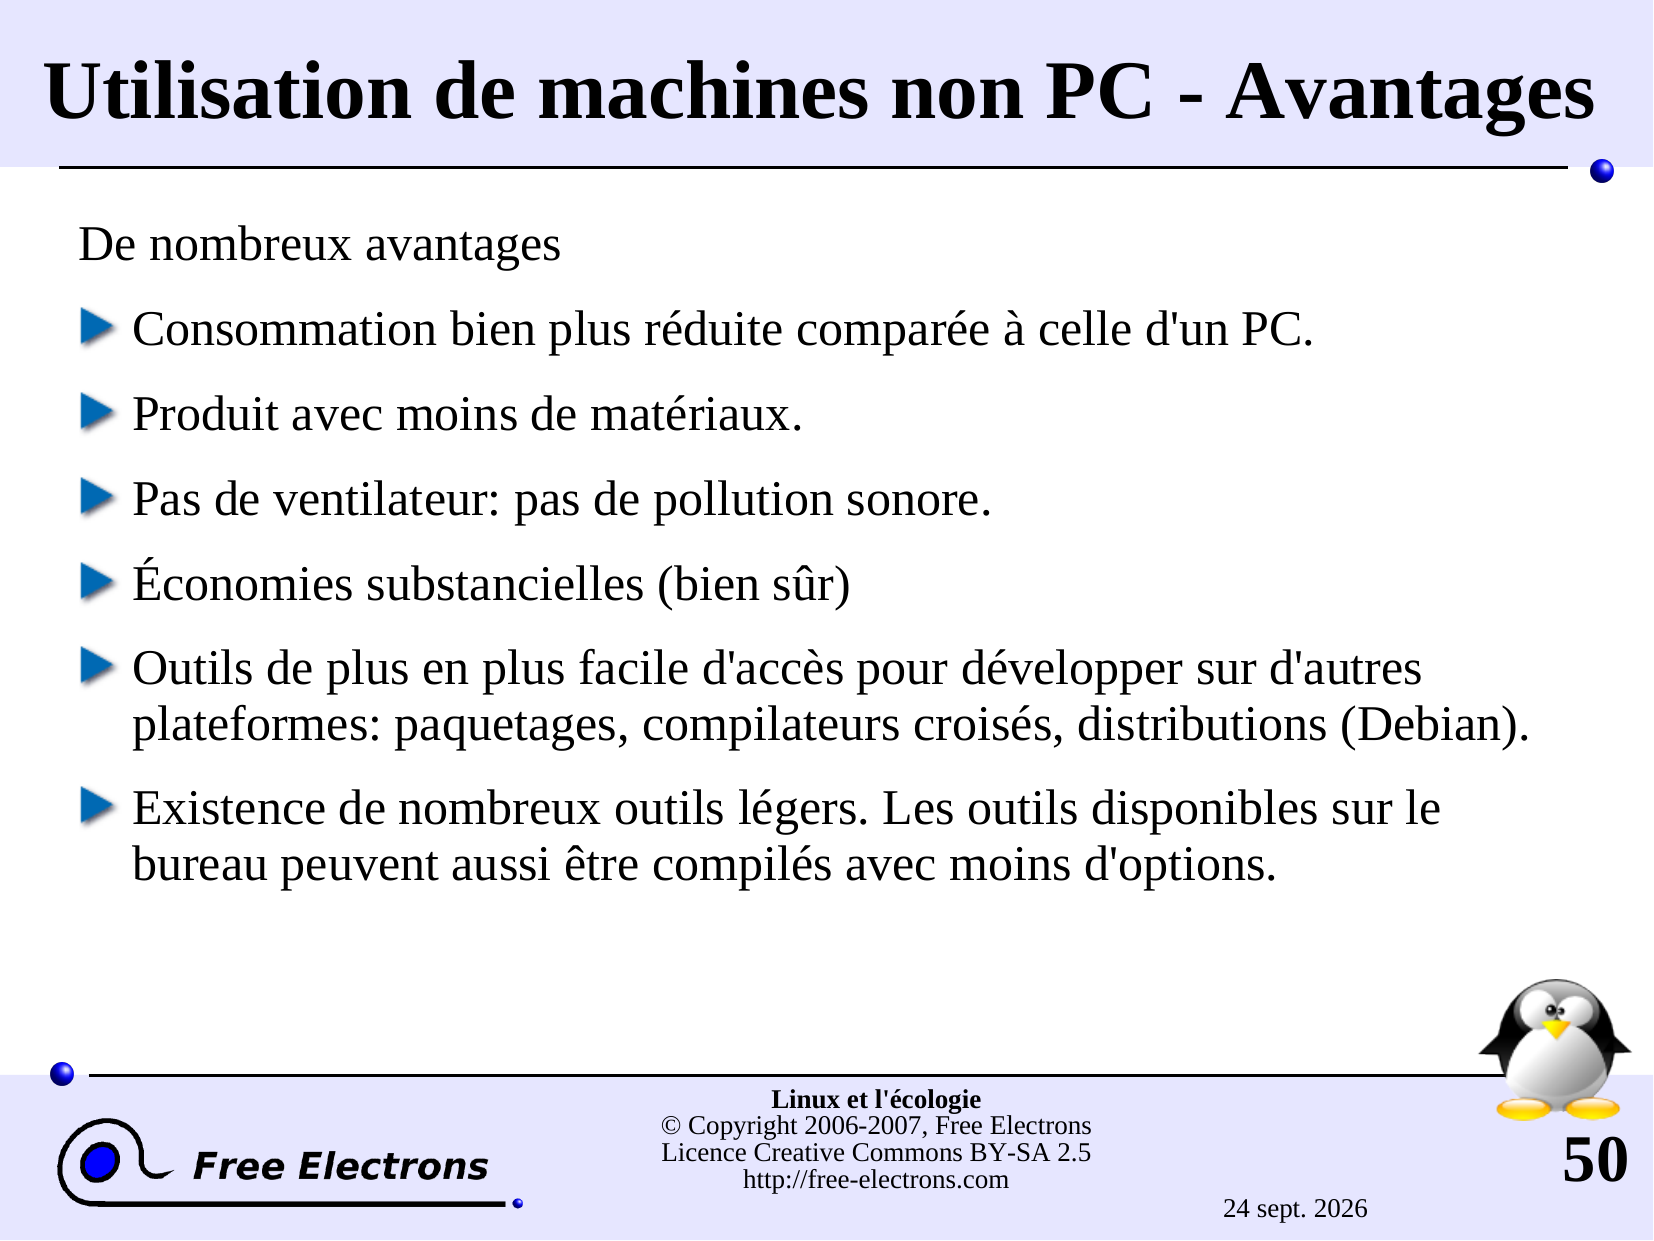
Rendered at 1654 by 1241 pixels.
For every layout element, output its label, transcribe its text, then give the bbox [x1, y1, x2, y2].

list De nombreux avantages Consommation bien plus réduite comparée à celle d'un PC. Produit avec moins de matériaux. Pas de ventilateur: pas de pollution sonore. Économies substancielles (bien sûr) Outils de plus en plus facile d'accès pour développer sur d'autres plateformes: paquetages, compilateurs croisés, distributions (Debian). Existence de nombreux outils légers. Les outils disponibles sur le bureau peuvent aussi être compilés avec moins d'options. [61, 216, 1570, 1066]
title Utilisation de machines non PC - Avantages [20, 29, 1620, 153]
picture [1476, 979, 1634, 1121]
picture [50, 1107, 527, 1216]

-*-

Written instruction: Render the records above as a Markdown table with the columns n and Line, one numbered row per line. Omit blank lines and leave out the pictures.

Written reply:
| n | Line |
|---|---|
| 1 | Rendered at 1654 by 1241 pixels. |
| 2 | For every layout element, output its label, transcribe its text, then give the bbox [x1, y1, x2, y2]. |
| 3 | list De nombreux avantages Consommation bien plus réduite comparée à celle d'un PC. Produit avec moins de matériaux. Pas de ventilateur: pas de pollution sonore. Économies substancielles (bien sûr) Outils de plus en plus facile d'accès pour développer sur d'autres plateformes: paquetages, compilateurs croisés, distributions (Debian). Existence de nombreux outils légers. Les outils disponibles sur le bureau peuvent aussi être compilés avec moins d'options. [61, 216, 1570, 1066] |
| 4 | title Utilisation de machines non PC - Avantages [20, 29, 1620, 153] |
| 5 | picture [1476, 979, 1634, 1121] |
| 6 | picture [50, 1107, 527, 1216] |